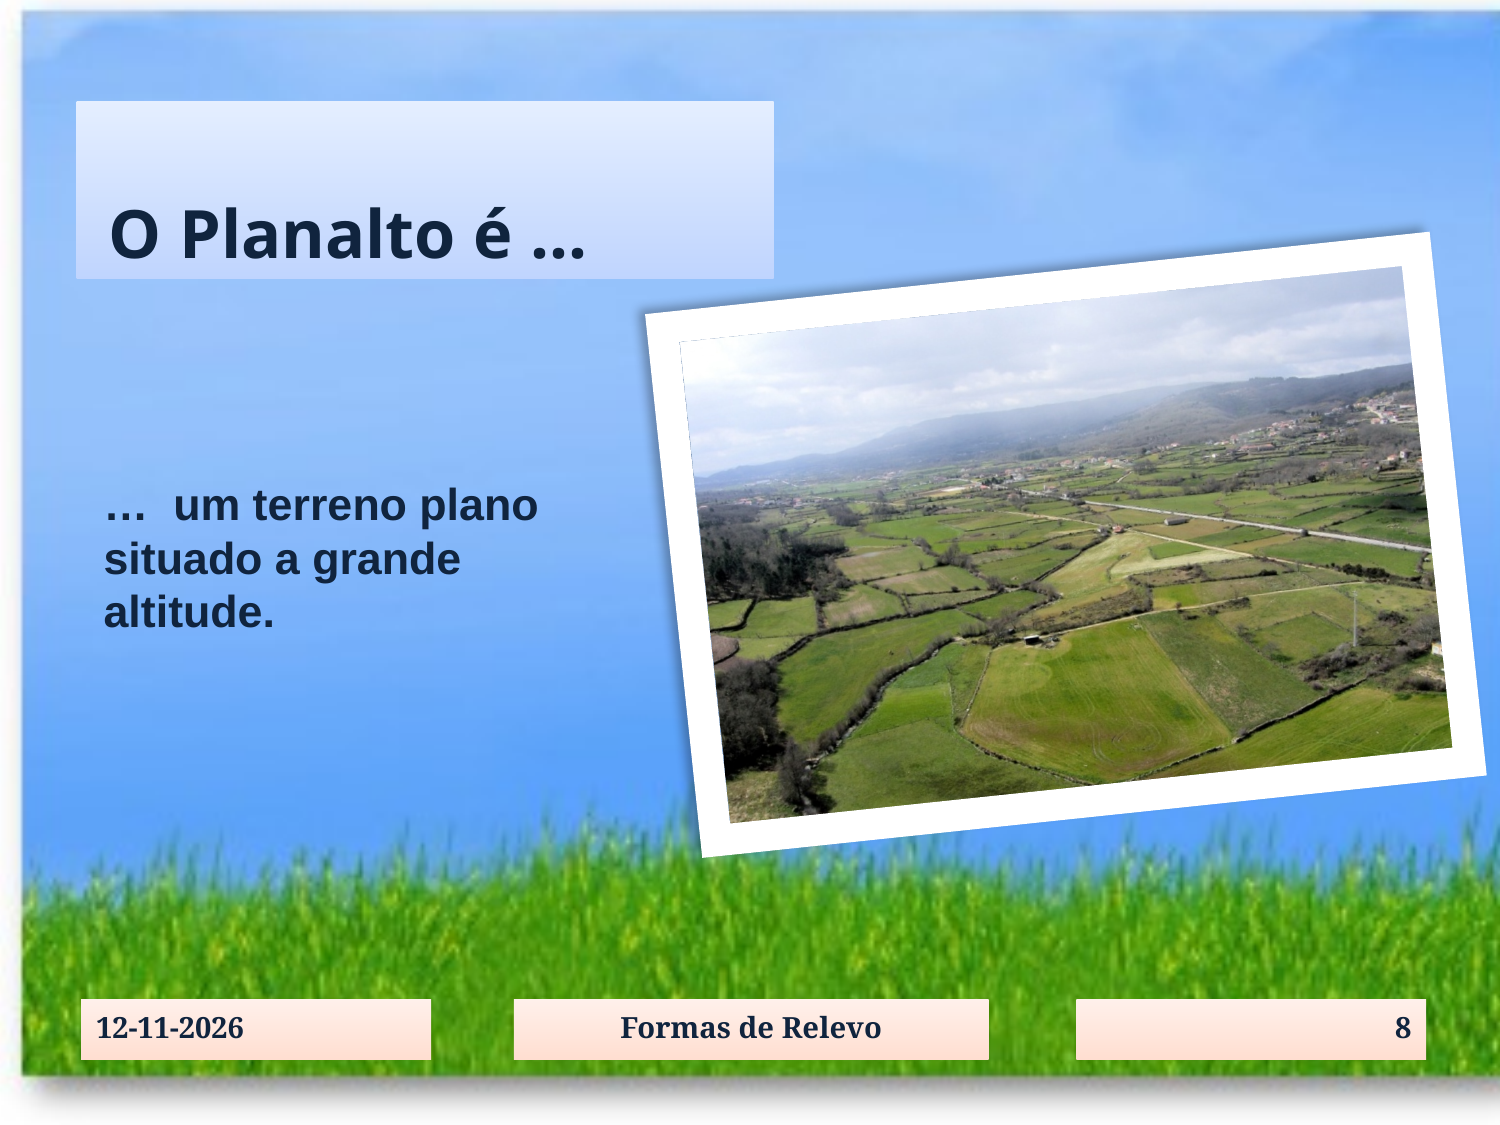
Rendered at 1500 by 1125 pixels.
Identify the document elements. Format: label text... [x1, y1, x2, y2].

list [702, 302, 1430, 788]
list … um terreno plano situado a grande altitude. [88, 468, 621, 646]
footer Formas de Relevo [513, 999, 989, 1060]
picture [0, 0, 1500, 1125]
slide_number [81, 999, 432, 1060]
title O Planalto é … [76, 101, 774, 279]
slide_number 8 [1076, 999, 1427, 1060]
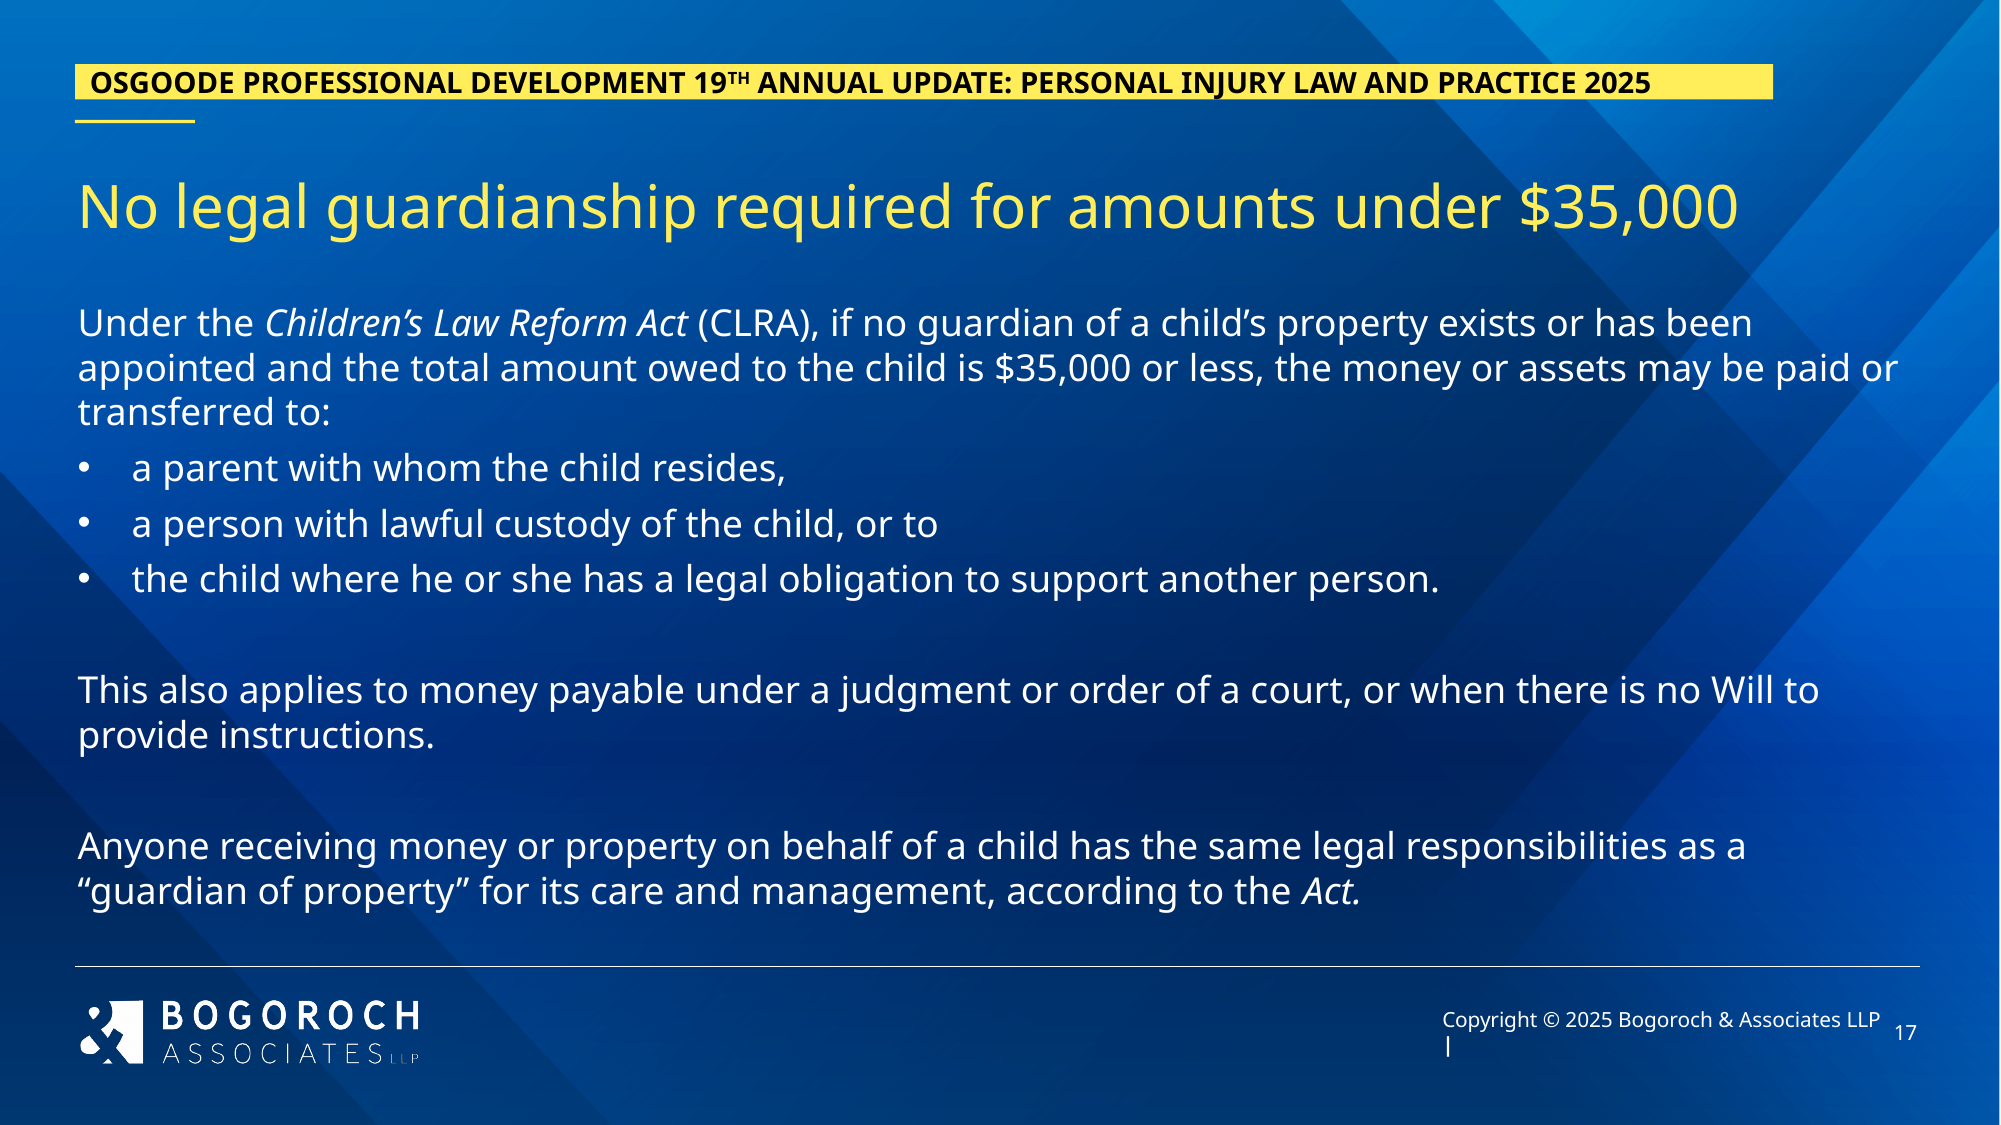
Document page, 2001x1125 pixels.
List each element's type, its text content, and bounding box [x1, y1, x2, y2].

list Under the Children’s Law Reform Act (CLRA), if no guardian of a child’s property exists or has been appointed and the total amount owed to the child is $35,000 or less, the money or assets may be paid or transferred to: a parent with whom the child resides, a person with lawful custody of the child, or to the child where he or she has a legal obligation to support another person. This also applies to money payable under a judgment or order of a court, or when there is no Will to provide instructions. Anyone receiving money or property on behalf of a child has the same legal responsibilities as a “guardian of property” for its care and management, according to the Act. [77, 292, 1923, 921]
title No legal guardianship required for amounts under $35,000 [77, 165, 1803, 253]
picture [0, 0, 2000, 1125]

• [Your goal] When the entries above show the word "pixels" in a line, copy that line out.

• [Solution to the exercise]
Rendered at 1500 by 1125 pixels.
Document page, 2001x1125 pixels.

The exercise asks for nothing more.